Каз всегда, ещё с раннего детства, относился к холоду с нелюбовью, будто то являлось чем-то логичным, — да и кому в здравом уме в удовольствие будет мёрзнуть? — но теперь у него на то появилась особая причина, которая в этот миг немилостиво отзывалась новыми спазмами. Правая длань вцепилась в набалдашник трости, и будь то обыкновенная древесина, а не свинец, — да при том ещё и филигранно обработанный фабрикаторами — то клюка бы подавно разломилась на части: с пониженной температурой кровообращение снова ухудшилось, из-за чего травмированная нога решила подвести его на полпути к комнате. Как урок на остаток жизни: быть ещё тише и осторожнее во время ограбления банка, и думать бесконечное количество раз, прежде чем прыгать с крыши.
Но в детстве нога у него не болела, а от холода спасал Джорди. И самому будучи ребёнком, старший брат часто карабкался к нему в люльку и засыпал, прижавшись маленьким ещё не обезображенным тельцем, а в такие минуты керчийская стужа более не казалась столь страшной.
Став старше, Каз всегда оставлял дверь в комнату приоткрытой, ожидая, что Джорди снова придёт к нему, — и всё равно, что за окном шествовала к концу весна — а утром всерьёз дулся, что брат оставил его одного («уже взрослый» — между делом весело протянул тот однажды, после по-дружески потрепав семилетнего Каза по волосам, хоть он и заметно отбивался от фамильярного братского жеста).

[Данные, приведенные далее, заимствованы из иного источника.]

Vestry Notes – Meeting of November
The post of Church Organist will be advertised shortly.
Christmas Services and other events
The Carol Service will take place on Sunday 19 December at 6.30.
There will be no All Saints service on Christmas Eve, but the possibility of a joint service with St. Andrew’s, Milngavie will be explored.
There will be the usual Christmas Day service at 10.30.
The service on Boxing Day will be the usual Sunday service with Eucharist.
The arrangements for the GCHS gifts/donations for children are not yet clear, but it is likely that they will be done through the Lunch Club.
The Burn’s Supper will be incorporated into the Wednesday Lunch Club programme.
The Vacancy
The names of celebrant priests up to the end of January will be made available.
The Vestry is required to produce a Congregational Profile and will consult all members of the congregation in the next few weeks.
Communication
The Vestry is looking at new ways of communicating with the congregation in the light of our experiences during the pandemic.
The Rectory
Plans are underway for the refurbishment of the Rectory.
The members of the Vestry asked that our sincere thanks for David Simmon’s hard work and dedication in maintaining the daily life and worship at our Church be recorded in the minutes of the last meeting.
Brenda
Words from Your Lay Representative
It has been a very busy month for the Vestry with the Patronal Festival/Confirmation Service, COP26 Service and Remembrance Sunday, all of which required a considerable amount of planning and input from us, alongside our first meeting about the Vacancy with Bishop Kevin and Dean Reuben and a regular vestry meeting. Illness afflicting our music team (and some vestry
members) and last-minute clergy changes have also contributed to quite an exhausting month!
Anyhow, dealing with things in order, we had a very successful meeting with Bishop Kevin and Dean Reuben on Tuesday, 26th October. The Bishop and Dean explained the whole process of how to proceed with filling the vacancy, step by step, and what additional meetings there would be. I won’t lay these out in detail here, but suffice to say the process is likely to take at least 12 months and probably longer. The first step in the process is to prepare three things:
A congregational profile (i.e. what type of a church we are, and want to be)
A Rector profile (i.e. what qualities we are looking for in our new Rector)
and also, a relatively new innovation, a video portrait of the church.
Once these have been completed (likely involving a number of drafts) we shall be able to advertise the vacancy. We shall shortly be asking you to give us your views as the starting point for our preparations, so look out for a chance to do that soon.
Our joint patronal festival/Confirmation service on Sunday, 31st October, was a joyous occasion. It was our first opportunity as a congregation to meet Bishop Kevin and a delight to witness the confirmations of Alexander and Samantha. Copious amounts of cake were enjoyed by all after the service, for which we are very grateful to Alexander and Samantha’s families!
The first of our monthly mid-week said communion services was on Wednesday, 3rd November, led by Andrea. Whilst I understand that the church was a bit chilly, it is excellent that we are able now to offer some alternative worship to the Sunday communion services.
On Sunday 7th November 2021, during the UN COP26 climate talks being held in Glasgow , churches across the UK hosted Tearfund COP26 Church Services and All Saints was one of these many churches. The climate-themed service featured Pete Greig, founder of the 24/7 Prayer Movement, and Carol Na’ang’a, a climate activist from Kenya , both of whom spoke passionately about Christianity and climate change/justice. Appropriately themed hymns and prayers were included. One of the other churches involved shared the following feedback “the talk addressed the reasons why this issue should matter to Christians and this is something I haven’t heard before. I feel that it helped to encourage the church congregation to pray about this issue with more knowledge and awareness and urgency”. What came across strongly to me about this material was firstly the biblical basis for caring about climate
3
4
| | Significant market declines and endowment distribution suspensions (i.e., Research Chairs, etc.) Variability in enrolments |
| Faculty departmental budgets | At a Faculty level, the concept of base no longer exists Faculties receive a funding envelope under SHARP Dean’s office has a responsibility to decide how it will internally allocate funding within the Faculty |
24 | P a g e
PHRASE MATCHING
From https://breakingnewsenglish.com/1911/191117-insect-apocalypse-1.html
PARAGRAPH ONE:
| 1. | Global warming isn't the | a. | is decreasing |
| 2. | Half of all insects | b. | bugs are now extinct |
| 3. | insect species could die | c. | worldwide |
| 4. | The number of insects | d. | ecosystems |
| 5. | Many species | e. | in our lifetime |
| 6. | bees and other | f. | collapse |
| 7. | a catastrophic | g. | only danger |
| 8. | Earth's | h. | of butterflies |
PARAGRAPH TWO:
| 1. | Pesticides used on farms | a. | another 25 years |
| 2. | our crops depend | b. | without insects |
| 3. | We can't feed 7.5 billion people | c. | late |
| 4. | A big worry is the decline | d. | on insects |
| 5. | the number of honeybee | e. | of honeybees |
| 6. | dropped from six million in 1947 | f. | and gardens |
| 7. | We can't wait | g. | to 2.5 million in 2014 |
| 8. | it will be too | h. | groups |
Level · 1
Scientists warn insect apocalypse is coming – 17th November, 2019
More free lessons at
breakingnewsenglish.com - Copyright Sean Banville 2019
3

Каз не любил холода. В отличие от Джорди: он блаженно кутался в старый бабушкин плед, только природа принималась чертить невидимые узоры грядущей метели, и усаживался рядом с камином так, будто сутками томился в ожиданиях, когда подвернётся возможность снова коротать часы перед огнём. Пока пламя кротко льнуло к пожираемой древесине, Каз — ещё видевший смысл в обыденных прикосновениях, а не отшатывающийся от них как от злых чудищ — ник к нему недовольным воробушком и искренне давался диву изощрённым предпочтениям брата. Джорди, однако, со смешком выдавал: «лучше, чем откинуться от жары» — шёпотом, чтобы отец с соседней комнаты не услышал от него якобы бандитских словечек.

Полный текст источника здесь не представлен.